● BRIEF: Pull out every line of the data from its first line through the line containing "Tambah R*no dalam tulisannya di SS pesan", including both, and reproduce them unchanged.
Content starts
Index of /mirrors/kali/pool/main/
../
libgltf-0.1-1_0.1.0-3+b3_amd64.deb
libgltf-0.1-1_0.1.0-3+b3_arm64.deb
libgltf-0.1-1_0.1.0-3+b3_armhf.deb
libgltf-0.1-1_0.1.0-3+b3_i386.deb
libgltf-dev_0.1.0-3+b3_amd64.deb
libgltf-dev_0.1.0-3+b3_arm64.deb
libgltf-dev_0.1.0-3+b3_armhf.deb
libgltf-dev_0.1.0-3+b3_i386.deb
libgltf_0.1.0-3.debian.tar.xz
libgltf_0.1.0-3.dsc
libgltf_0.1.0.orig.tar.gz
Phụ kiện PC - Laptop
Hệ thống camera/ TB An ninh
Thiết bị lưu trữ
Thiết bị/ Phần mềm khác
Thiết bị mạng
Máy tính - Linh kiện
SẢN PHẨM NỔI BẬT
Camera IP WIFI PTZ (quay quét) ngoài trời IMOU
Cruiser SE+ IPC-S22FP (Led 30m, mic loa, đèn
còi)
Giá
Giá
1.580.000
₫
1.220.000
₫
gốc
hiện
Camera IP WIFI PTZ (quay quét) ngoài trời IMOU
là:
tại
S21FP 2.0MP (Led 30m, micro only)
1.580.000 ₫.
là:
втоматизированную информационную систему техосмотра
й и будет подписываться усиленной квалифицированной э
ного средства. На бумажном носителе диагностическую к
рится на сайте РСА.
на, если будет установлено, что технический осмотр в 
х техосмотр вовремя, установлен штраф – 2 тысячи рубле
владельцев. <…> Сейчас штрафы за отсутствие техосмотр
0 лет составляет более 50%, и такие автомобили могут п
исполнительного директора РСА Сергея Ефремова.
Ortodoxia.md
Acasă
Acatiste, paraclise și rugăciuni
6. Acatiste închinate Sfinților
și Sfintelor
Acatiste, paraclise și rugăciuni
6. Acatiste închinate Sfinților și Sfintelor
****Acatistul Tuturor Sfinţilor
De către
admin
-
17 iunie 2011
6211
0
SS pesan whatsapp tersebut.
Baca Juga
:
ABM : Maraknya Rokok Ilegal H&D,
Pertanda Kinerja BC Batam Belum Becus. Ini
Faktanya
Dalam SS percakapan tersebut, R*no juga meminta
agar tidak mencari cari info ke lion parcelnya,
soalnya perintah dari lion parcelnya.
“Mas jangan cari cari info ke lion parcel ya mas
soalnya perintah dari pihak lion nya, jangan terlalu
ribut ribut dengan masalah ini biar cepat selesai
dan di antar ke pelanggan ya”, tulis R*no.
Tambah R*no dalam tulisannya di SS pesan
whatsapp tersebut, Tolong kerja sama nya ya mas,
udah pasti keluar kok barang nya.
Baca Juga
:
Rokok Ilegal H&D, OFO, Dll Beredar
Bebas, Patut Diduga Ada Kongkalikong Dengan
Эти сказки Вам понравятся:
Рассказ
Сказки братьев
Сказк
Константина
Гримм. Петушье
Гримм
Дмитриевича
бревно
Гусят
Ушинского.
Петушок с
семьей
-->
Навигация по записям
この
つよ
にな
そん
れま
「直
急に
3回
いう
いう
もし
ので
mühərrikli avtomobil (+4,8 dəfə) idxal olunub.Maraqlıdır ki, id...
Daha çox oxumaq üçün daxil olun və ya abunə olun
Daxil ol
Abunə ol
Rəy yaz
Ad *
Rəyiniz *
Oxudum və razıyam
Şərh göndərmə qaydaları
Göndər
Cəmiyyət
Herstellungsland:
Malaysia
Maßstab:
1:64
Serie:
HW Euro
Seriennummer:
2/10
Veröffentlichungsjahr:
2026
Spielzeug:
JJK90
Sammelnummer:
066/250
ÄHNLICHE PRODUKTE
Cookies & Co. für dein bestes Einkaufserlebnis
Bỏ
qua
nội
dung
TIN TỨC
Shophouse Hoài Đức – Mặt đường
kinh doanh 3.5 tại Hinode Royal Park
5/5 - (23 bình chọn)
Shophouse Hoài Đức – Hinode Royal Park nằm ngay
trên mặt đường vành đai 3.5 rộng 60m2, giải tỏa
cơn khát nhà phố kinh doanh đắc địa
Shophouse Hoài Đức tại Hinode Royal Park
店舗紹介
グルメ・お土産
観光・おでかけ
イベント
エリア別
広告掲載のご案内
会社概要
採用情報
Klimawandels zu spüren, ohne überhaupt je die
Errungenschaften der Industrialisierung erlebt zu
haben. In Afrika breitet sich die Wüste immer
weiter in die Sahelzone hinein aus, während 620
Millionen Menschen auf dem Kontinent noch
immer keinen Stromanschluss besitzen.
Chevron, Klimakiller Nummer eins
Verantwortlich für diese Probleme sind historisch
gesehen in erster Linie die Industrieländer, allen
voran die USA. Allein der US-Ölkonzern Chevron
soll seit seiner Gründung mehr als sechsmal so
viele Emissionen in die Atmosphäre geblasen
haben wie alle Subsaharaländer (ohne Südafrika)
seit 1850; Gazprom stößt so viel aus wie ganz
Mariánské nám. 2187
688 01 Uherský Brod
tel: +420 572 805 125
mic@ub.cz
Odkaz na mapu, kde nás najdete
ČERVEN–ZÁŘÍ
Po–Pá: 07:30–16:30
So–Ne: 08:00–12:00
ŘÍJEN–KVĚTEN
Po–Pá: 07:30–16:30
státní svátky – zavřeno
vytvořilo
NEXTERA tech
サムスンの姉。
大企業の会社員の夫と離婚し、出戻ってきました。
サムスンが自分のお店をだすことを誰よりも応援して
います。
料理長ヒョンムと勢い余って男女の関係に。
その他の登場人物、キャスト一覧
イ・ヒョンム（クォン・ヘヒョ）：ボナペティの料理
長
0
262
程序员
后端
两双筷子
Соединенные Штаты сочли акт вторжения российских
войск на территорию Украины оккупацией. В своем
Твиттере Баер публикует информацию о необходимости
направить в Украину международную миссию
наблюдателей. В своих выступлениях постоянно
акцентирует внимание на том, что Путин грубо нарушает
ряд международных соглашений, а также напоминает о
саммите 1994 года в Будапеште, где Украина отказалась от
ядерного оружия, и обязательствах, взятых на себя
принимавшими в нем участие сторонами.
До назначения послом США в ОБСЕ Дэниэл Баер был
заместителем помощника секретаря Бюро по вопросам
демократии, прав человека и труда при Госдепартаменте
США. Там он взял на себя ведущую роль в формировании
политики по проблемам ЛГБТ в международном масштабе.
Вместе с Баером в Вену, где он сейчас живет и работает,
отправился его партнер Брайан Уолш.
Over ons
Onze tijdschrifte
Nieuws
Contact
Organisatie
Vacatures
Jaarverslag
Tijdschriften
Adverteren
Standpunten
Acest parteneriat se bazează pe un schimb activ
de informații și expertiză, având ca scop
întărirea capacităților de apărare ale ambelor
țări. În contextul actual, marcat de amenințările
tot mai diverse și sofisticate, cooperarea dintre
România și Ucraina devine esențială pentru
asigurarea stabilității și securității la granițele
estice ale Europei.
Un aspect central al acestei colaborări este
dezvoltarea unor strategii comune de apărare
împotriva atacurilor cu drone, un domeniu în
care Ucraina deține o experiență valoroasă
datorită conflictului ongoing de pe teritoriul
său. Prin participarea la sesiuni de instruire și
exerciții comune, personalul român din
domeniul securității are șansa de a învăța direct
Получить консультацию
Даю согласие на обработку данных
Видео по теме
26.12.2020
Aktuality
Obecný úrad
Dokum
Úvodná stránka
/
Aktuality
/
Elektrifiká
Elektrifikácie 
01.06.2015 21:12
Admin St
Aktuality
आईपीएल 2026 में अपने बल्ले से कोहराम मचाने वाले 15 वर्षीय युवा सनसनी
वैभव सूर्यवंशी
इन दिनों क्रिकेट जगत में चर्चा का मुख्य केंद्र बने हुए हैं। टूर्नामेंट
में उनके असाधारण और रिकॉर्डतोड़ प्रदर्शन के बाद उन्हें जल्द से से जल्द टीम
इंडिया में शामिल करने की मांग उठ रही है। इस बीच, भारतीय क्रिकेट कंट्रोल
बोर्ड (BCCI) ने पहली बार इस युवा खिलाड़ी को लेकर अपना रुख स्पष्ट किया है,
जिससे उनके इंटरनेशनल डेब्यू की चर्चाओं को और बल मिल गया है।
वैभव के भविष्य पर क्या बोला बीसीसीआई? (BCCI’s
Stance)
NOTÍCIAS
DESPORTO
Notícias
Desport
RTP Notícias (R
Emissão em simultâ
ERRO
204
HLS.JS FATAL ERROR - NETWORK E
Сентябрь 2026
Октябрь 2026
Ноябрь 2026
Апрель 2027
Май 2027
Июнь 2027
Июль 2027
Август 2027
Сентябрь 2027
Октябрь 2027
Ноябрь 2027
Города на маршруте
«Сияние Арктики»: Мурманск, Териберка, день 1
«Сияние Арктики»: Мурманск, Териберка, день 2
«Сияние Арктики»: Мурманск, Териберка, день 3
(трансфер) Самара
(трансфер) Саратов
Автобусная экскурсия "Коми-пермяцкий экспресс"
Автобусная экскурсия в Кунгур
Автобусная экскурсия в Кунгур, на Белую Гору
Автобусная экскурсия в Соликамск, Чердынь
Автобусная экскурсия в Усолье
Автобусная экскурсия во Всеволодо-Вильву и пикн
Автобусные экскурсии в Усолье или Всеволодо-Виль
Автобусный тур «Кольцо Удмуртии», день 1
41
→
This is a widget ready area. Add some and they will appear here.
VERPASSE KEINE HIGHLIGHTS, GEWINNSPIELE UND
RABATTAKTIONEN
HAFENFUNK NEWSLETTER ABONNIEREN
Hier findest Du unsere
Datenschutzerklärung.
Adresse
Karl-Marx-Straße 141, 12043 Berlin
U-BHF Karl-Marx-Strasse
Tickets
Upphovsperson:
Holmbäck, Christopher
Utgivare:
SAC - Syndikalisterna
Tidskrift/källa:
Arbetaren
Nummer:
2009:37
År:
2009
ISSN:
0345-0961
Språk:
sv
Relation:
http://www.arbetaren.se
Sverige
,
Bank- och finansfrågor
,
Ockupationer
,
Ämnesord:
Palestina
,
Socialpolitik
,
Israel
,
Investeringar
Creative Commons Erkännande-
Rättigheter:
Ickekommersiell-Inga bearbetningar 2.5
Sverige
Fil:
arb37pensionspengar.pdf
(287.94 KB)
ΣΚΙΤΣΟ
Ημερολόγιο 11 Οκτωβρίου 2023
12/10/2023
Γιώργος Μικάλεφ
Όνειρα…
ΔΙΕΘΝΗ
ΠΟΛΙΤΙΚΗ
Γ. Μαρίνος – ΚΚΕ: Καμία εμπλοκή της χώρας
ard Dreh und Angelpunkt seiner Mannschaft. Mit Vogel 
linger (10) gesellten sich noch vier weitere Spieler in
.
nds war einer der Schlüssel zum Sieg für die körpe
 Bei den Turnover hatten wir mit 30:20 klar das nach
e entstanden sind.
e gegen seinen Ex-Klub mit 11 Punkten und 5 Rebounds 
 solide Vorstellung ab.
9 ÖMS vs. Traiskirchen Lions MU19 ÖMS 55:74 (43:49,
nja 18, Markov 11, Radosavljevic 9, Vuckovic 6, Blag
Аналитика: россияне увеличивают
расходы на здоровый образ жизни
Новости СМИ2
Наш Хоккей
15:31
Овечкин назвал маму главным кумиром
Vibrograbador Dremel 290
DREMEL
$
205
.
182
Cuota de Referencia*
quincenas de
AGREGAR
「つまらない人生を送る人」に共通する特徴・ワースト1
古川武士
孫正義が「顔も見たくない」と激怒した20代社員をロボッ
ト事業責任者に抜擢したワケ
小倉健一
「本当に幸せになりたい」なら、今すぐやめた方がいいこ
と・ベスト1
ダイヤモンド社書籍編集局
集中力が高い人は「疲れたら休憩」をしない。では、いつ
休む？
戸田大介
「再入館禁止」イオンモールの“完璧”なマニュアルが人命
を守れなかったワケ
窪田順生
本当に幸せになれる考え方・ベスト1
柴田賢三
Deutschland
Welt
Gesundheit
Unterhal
Content ends
● ANSWER TO THE EXERCISE:
Index of /mirrors/kali/pool/main/
../
libgltf-0.1-1_0.1.0-3+b3_amd64.deb
libgltf-0.1-1_0.1.0-3+b3_arm64.deb
libgltf-0.1-1_0.1.0-3+b3_armhf.deb
libgltf-0.1-1_0.1.0-3+b3_i386.deb
libgltf-dev_0.1.0-3+b3_amd64.deb
libgltf-dev_0.1.0-3+b3_arm64.deb
libgltf-dev_0.1.0-3+b3_armhf.deb
libgltf-dev_0.1.0-3+b3_i386.deb
libgltf_0.1.0-3.debian.tar.xz
libgltf_0.1.0-3.dsc
libgltf_0.1.0.orig.tar.gz
Phụ kiện PC - Laptop
Hệ thống camera/ TB An ninh
Thiết bị lưu trữ
Thiết bị/ Phần mềm khác
Thiết bị mạng
Máy tính - Linh kiện
SẢN PHẨM NỔI BẬT
Camera IP WIFI PTZ (quay quét) ngoài trời IMOU
Cruiser SE+ IPC-S22FP (Led 30m, mic loa, đèn
còi)
Giá
Giá
1.580.000
₫
1.220.000
₫
gốc
hiện
Camera IP WIFI PTZ (quay quét) ngoài trời IMOU
là:
tại
S21FP 2.0MP (Led 30m, micro only)
1.580.000 ₫.
là:
втоматизированную информационную систему техосмотра
й и будет подписываться усиленной квалифицированной э
ного средства. На бумажном носителе диагностическую к
рится на сайте РСА.
на, если будет установлено, что технический осмотр в 
х техосмотр вовремя, установлен штраф – 2 тысячи рубле
владельцев. <…> Сейчас штрафы за отсутствие техосмотр
0 лет составляет более 50%, и такие автомобили могут п
исполнительного директора РСА Сергея Ефремова.
Ortodoxia.md
Acasă
Acatiste, paraclise și rugăciuni
6. Acatiste închinate Sfinților
și Sfintelor
Acatiste, paraclise și rugăciuni
6. Acatiste închinate Sfinților și Sfintelor
****Acatistul Tuturor Sfinţilor
De către
admin
-
17 iunie 2011
6211
0
SS pesan whatsapp tersebut.
Baca Juga
:
ABM : Maraknya Rokok Ilegal H&D,
Pertanda Kinerja BC Batam Belum Becus. Ini
Faktanya
Dalam SS percakapan tersebut, R*no juga meminta
agar tidak mencari cari info ke lion parcelnya,
soalnya perintah dari lion parcelnya.
“Mas jangan cari cari info ke lion parcel ya mas
soalnya perintah dari pihak lion nya, jangan terlalu
ribut ribut dengan masalah ini biar cepat selesai
dan di antar ke pelanggan ya”, tulis R*no.
Tambah R*no dalam tulisannya di SS pesan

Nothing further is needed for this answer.